Autor: Carlos Botelho, Professor Universitário em GRH – ISCSP da Universidade de Lisboa
Assistimos nos últimos anos a um debate crescente entre académicos, gestores e sociedade civil a respeito do equilíbrio entre as exigências do trabalho e da vida familiar. Entre as diversas vertentes em discussão emerge uma questão de fundo relacionada com o facto de serem consideradas como dois elementos de natureza contrária, complementar ou independente – em linha com aquilo que Byrne e Canato (2017) referiram ser o domínio público do trabalho e o domínio privado da família.
No contexto atual, incerto e competitivo, as empresas devem procurar proporcionar um conjunto de condições favoráveis à conciliação entre o trabalho e a vida familiar, uma vez que os empregados, em geral, dão bastante importância a este aspeto (Sabil & Marican, 2011).
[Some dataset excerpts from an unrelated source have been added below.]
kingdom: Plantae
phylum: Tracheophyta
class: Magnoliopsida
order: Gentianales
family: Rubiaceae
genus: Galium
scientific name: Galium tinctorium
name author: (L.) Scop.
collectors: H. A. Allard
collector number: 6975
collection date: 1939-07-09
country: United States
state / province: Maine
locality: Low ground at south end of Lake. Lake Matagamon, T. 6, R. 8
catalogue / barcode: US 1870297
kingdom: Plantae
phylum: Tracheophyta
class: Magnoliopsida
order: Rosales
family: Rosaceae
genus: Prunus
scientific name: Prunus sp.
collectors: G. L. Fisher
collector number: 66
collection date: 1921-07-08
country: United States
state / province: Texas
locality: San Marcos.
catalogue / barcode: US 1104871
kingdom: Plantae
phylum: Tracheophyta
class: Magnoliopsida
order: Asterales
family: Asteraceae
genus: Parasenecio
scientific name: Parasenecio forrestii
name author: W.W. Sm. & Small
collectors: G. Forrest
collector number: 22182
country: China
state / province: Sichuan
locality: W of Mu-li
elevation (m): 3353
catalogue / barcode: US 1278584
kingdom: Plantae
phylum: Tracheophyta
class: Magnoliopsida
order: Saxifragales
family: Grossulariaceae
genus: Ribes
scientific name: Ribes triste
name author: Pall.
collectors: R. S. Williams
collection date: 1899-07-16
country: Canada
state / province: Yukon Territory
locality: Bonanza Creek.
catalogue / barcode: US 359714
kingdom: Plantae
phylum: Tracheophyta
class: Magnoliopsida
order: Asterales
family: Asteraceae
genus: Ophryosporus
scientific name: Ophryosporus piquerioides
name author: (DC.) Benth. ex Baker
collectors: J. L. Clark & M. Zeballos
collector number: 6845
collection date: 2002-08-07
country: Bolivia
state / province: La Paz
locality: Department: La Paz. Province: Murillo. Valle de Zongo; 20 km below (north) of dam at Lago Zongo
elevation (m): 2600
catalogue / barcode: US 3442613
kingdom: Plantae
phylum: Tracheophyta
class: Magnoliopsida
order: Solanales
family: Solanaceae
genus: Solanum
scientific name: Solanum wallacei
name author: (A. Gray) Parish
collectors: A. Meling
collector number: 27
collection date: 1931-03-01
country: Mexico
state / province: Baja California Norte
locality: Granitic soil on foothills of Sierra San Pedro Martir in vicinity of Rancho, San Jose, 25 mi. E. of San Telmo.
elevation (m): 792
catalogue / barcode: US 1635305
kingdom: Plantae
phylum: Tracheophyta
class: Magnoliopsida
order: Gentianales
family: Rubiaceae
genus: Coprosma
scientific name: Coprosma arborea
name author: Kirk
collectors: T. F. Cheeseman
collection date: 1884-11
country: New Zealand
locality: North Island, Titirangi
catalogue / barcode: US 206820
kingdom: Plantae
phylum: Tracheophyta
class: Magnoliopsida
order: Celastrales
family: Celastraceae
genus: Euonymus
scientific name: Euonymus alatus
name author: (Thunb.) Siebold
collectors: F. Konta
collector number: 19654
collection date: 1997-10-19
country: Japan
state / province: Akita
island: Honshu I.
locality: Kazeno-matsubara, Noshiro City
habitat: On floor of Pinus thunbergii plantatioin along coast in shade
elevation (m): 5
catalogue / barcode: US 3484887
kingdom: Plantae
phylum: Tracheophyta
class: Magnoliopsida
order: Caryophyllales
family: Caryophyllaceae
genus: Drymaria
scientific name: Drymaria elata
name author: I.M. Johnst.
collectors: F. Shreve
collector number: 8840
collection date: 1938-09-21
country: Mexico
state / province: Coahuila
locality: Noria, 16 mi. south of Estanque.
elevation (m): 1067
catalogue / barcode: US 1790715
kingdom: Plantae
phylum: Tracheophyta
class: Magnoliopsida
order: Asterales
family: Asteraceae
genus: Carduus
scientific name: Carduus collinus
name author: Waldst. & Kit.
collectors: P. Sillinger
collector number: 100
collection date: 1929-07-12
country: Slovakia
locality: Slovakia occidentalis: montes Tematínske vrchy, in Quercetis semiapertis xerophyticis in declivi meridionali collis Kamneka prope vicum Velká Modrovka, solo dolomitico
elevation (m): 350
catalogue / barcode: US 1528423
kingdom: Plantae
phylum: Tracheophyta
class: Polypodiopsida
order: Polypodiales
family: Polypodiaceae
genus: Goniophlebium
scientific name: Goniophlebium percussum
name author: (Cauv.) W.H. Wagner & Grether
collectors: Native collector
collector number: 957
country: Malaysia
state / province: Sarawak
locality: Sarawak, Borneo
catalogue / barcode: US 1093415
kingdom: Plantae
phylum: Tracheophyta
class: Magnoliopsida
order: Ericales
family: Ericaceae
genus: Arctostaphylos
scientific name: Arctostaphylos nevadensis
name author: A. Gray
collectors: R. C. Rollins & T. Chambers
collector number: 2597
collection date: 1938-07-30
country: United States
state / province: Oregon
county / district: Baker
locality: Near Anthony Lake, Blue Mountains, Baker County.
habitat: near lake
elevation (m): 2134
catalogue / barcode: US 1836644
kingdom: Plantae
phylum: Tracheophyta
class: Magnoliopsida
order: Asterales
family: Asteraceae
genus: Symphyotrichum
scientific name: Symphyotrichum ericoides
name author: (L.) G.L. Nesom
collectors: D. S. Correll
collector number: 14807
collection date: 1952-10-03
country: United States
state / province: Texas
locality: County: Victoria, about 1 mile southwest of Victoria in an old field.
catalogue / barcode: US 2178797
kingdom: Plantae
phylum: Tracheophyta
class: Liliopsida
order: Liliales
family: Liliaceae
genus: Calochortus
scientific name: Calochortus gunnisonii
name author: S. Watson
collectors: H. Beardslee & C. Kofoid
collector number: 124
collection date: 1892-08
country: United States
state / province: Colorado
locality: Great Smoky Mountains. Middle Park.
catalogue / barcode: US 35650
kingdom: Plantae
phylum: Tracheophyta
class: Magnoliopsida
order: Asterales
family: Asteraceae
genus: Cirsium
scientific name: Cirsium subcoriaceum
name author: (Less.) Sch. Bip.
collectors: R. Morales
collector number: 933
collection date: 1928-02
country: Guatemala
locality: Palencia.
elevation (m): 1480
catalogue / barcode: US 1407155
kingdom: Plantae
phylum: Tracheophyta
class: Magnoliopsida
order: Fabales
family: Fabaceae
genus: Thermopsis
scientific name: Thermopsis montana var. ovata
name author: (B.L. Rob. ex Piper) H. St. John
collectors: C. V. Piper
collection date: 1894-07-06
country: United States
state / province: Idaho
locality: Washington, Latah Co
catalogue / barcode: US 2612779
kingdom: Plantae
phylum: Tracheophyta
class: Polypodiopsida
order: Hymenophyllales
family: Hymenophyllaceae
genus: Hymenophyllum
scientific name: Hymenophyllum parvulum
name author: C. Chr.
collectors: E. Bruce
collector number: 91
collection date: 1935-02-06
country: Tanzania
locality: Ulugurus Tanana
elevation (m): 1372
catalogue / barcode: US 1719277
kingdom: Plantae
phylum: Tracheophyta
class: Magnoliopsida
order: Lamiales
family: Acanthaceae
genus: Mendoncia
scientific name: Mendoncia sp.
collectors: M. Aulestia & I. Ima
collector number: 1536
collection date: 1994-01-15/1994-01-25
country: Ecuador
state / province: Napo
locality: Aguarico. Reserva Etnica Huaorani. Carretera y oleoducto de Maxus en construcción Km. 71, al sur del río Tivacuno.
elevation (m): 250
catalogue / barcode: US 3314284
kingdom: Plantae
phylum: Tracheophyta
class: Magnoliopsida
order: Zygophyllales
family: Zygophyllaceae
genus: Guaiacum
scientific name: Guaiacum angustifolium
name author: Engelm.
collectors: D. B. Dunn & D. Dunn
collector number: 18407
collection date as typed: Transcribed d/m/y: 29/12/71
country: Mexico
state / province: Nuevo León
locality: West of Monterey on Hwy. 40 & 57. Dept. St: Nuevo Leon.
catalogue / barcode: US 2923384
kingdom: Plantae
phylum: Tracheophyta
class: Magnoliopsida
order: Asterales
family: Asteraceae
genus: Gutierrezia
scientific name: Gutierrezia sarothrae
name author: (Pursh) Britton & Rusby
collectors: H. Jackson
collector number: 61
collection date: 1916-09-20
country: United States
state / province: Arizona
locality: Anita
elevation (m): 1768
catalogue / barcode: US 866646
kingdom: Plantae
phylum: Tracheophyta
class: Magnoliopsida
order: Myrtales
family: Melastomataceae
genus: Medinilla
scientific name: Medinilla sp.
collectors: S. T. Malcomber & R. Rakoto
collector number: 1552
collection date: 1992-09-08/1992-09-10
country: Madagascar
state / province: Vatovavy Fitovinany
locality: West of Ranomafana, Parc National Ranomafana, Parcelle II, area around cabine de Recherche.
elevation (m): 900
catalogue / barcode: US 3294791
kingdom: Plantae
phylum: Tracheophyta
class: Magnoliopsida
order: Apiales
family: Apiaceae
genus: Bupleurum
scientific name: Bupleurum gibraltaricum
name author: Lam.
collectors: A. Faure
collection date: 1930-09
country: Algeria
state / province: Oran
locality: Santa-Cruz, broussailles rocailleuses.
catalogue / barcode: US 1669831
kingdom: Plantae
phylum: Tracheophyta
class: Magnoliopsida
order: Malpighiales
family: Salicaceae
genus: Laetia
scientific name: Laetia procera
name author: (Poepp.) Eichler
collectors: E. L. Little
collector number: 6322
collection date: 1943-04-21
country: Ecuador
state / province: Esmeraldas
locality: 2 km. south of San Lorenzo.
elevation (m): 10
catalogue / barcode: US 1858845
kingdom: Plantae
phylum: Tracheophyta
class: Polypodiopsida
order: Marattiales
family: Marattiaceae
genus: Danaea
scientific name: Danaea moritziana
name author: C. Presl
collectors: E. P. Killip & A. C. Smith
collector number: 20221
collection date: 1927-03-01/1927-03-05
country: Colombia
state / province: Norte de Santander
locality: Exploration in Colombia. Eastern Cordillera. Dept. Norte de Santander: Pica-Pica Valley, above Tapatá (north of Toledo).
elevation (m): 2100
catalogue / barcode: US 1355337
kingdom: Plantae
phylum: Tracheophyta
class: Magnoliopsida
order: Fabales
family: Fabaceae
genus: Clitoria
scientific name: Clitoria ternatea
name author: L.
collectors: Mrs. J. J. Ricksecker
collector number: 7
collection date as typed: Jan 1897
Deste modo, as práticas de RH devem permitir que as empresas se diferenciem no mercado através da forma como cuidam dos seus empregados, não exclusivamente enquanto recursos económicos, mas também como pessoas com objetivos de realização pessoal – entre os quais, a concretização dos seus projetos familiares ocupa um papel central. Assim sendo, este aspeto da gestão dos recursos humanos assume grande relevância visto que a capacidade de conciliar os interesses das empresas e dos empregados tornou-se um fator crítico de sucesso numa perspetiva de longo prazo (Kjeldsen & Jacobsen, 2012).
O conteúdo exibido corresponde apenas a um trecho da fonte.